> [Request]:
Set out the rows below as a Markdown table with two columns, No. for a running number and Text for each line, skipping blank lines. Leave the pictures out.
BEGIN
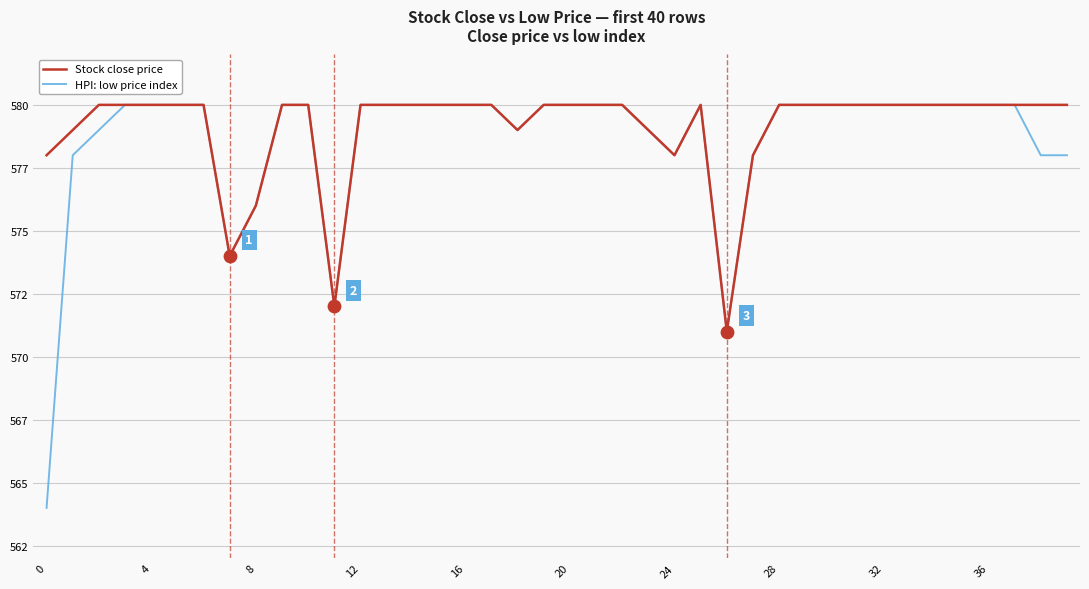

At how many categories does at least one series exceed 573?

38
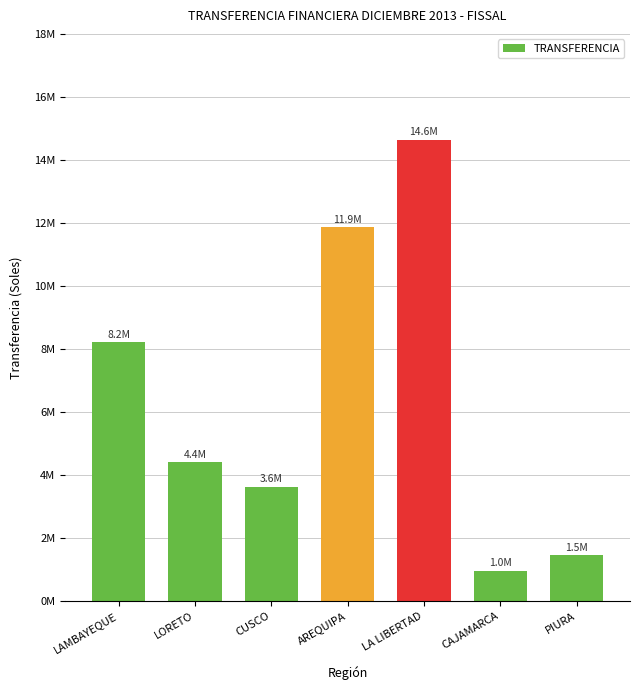

Reading left to right, what are all the values shown in this chart?

8219156	4412158	3633449	11868104	14647949	968476	1469088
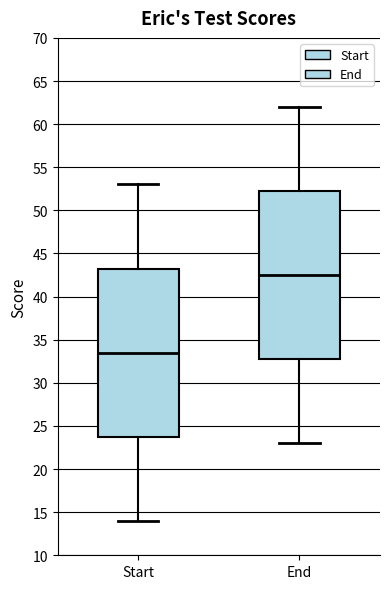

Which box's median line is the highest?

End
END
> [Answer for the task]:
| No. | Text |
|---|---|
| 1 | At how many categories does at least one series exceed 573? |
| 2 | 38 |
| 3 | Reading left to right, what are all the values shown in this chart? |
| 4 | 8219156	4412158	3633449	11868104	14647949	968476	1469088 |
| 5 | Which box's median line is the highest? |
| 6 | End |